Sorry for the delay in posting this, but two weeks ago on April 10 and 11, I attended the North Carolina Serials Conference in Chapel Hill. The focus of the conference was primarily on personnel and employment issues.
The Opening Keynote was delivered by Pamela Bluh of the University of Maryland, President of ALCTS (Association for Library Collections & Technical Services). She discussed how the Serials Section of ALCTS changed its name to the Continuing Resource Section, because some materials don’t strictly fit the serial or monograph categories, like looseleafs and, more crucially, websites. According to Bluh, the name change reflects a “permanent shift in the bibliographic universe,” and that librarians need to adapt to new materials and develop new methods for handling them. Bluh argued that this change is a microcosm of the changes facing ALCTS, which needs to develop procedures and products to face the challenges of the present and future, including breaking down the barriers between sections as separate silos. This type of thinking informed the new ALCTS strategic plan, which is now available on their website.
Later that afternoon, Tamika Barnes McCullough of the Triangle EPA Library spoke on “The Cocktail Speech: How to Market Your Services.” She emphasized that librarians are constantly marketing their services, whether they know it or not, and that how we present ourselves is important in our careers as well as in attracting new people to the profession. Basically, she suggested being positive.
The next morning, there was a panel discussion called “Turnabout Is Fair Play: Recruiting Outside the Box,” which, in my opinion, was pretty safely inside the box. Nothing much interesting or original came from it.
I then attended a concurrent session called “Who Care About Catalogs Anyhow?” conducted by Sandy Hurd of Innovative Interfaces. Hurd argued that as long as libraries buy and manage resources, we will need to describe them and display what we own and offer. Despite enormous changes in technology and information sources, stuff still needs to be organized and accessed, and that’s where the catalog comes in. She discussed various things that are being done to make catalogs more useful, such as companies that sell book data (cover pictures, tables of contents, reviews, summaries), like Syndetics, which we use. She described how the University of Nebraska at Lincoln is working to link out to academic departments from the catalog, such as adding slide photos with metadata to the catalog, or links to special departmental collections. Other enhancements include adding scoped searches, link resolvers, real-time updates, personalized RSS feeds, ratings, reviews, and reading histories. The more collections are exposed in the catalog, the more collections are expanded and the more usage increases. One potential problem for the future of the catalog is that catalogers at the Library of Congress (a major source of all cataloging copy) are aging and will be retiring in the near future. With fewer catalogers, how will stuff get cataloged? One potential solution is selective enrichment, using embryonic metadata that is enhanced by users adding information to entries. It will need some kind of bibliographic control, but it might be used well with non-academic genre fiction. A more useful application might be asking for tags for photos, like we have done here with some of our Digital Forsyth photos.

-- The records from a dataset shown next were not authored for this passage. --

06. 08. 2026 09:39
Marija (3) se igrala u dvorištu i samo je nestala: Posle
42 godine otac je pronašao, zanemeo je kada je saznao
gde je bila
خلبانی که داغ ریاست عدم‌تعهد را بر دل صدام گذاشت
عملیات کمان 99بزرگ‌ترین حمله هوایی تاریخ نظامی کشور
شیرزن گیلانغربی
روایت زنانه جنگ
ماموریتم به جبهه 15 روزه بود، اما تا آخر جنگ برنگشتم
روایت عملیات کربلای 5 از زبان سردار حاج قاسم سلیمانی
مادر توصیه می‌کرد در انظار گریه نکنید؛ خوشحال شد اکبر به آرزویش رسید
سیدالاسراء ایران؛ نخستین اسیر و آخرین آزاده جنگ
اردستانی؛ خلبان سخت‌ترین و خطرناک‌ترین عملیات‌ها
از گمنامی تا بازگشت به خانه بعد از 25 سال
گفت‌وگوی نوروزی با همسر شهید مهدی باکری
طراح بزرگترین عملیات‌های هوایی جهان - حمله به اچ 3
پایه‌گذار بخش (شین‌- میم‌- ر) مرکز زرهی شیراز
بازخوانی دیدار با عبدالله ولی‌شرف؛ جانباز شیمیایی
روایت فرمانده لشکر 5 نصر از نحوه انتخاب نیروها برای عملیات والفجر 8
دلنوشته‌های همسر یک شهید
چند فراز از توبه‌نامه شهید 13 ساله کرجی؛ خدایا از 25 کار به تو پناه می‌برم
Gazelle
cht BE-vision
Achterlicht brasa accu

The next concurrent session I attended was “MARC Record Services:A Comparative Study of Library Practices” by Rebecca Kemp of UNC-Wilmington. The presentation was based on an article she published in “The Serials Librarian.” Because you can look up the article if you’re interested, I won’t go into much detail here. The presentation discussed Kemp’s survey of libraries that use MARC record services (Serials Solutions, Ex Libris, EBSCO, or IDNet) to provide bibliographic records for electronic journals. The results fit very closely with our experience here. Most libraries were happy with the services, appreciated the greater accessibility to their e-journals, but were occasionally displeased with the lack of detail in some of the bib records provided, and sometimes found the record-load process rather difficult.

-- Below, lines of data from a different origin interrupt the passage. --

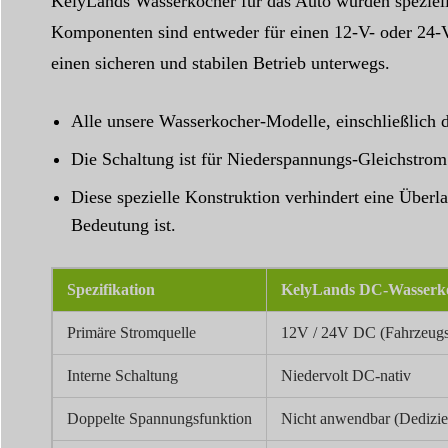
KelyLands Wasserkocher für das Auto wurden speziell
Komponenten sind entweder für einen 12-V- oder 24-V
einen sicheren und stabilen Betrieb unterwegs.
Alle unsere Wasserkocher-Modelle, einschließlich 
Die Schaltung ist für Niederspannungs-Gleichstrom 
Diese spezielle Konstruktion verhindert eine Überl
Bedeutung ist.
Spezifikation
KelyLands DC-Wasserko
Primäre Stromquelle
12V / 24V DC (Fahrzeugs
Interne Schaltung
Niedervolt DC-nativ
Doppelte Spannungsfunktion
Nicht anwendbar (Dedizie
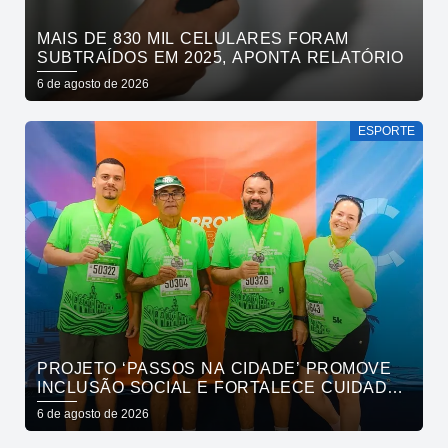
MAIS DE 830 MIL CELULARES FORAM
SUBTRAÍDOS EM 2025, APONTA RELATÓRIO
6 de agosto de 2026
ESPORTE
PROJETO ‘PASSOS NA CIDADE’ PROMOVE
INCLUSÃO SOCIAL E FORTALECE CUIDADO
EM SAÚDE MENTAL POR MEIO DA CORRIDA
6 de agosto de 2026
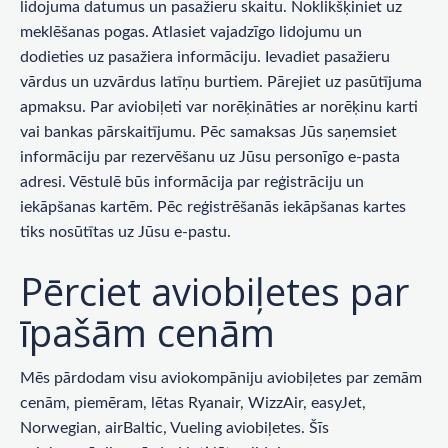
lidojuma datumus un pasažieru skaitu. Noklikšķiniet uz
meklēšanas pogas. Atlasiet vajadzīgo lidojumu un
dodieties uz pasažiera informāciju. Ievadiet pasažieru
vārdus un uzvārdus latīņu burtiem. Pārejiet uz pasūtījuma
apmaksu. Par aviobiļeti var norēķināties ar norēķinu karti
vai bankas pārskaitījumu. Pēc samaksas Jūs saņemsiet
informāciju par rezervēšanu uz Jūsu personīgo e-pasta
adresi. Vēstulē būs informācija par reģistrāciju un
iekāpšanas kartēm. Pēc reģistrēšanās iekāpšanas kartes
tiks nosūtītas uz Jūsu e-pastu.
Pērciet aviobiļetes par
īpašām cenām
Mēs pārdodam visu aviokompāniju aviobiļetes par zemām
cenām, piemēram, lētas Ryanair, WizzAir, easyJet,
Norwegian, airBaltic, Vueling aviobiļetes. Šīs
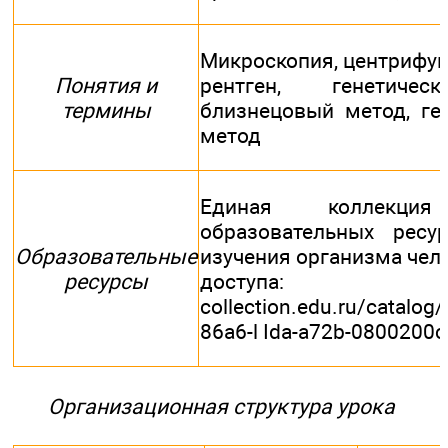
Микроскопия, центрифуги
Понятия и
рентген, генетичес
термины
близнецовый метод, ге
метод
Единая коллекци
образовательных ресу
Образовательные
изучения организма чело
ресурсы
доступа: https:
collection.edu.ru/catalog
86a6-l Ida-a72b-0800200
Организационная структура урока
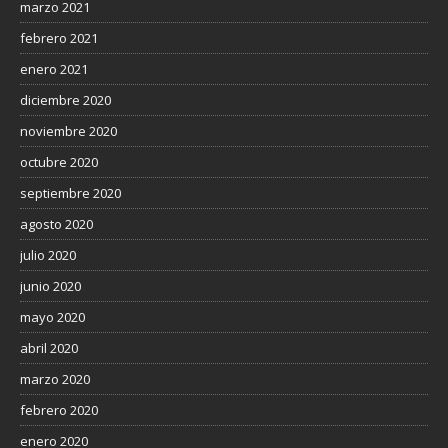
marzo 2021
febrero 2021
enero 2021
diciembre 2020
noviembre 2020
octubre 2020
septiembre 2020
agosto 2020
julio 2020
junio 2020
mayo 2020
abril 2020
marzo 2020
febrero 2020
enero 2020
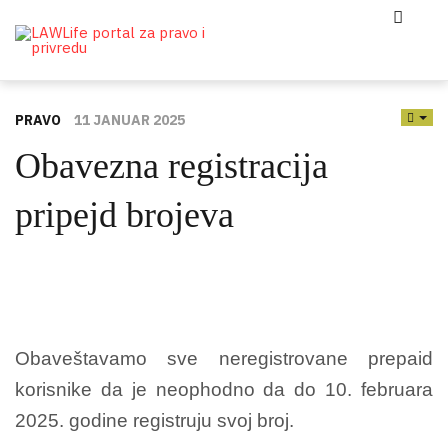
PRAVO
11 JANUAR 2025
EMP
Obavezna registracija
pripejd brojeva
Obaveštavamo sve neregistrovane prepaid
korisnike da je neophodno da do 10. februara
2025. godine registruju svoj broj.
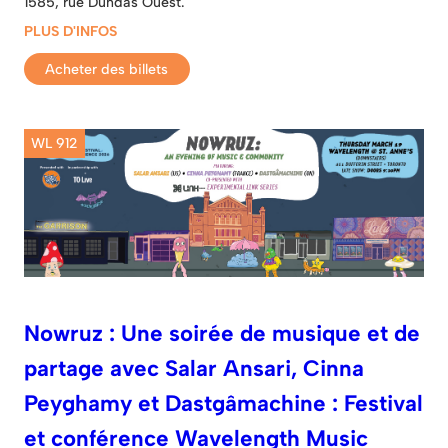
1585, rue Dundas Ouest.
PLUS D'INFOS
Acheter des billets
WL 912
Nowruz : Une soirée de musique et de
partage avec Salar Ansari, Cinna
Peyghamy et Dastgâmachine : Festival
et conférence Wavelength Music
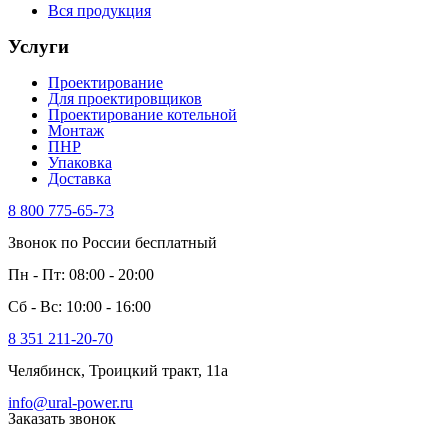
Вся продукция
Услуги
Проектирование
Для проектировщиков
Проектирование котельной
Монтаж
ПНР
Упаковка
Доставка
8 800 775-65-73
Звонок по России бесплатный
Пн - Пт: 08:00 - 20:00
Сб - Вс: 10:00 - 16:00
8 351 211-20-70
Челябинск, Троицкий тракт, 11а
info@ural-power.ru
Заказать звонок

The Closing Keynote was “Recruiting for the Next Generation,” presented by Rick Block of Columbia University, Long Island University and the Pratt Institute. In a highly entertaining talk, Block discussed the cycles of job openings for librarians from the early 20th century on, defining the periods of librarian shortages and periods of oversupply. He said that we are currently in a shortage phase, but that this is the first shortage where age is a factor. Block pointed out that libraries are exacerbating the shortage problem by not offering enough entry-level jobs, what he calls the entry-level gap. If graduates from library school can’t find jobs as librarians, they may leave the field. He argued that libraries should offer more entry-level jobs, so we can bring in new people, new ideas and increase diversity. Block also argued that we should recruit new librarians by actively promoting the profession, by marketing librarianship as a good mid-life career, and by recruiting among undergraduates, paraprofessionals and interns.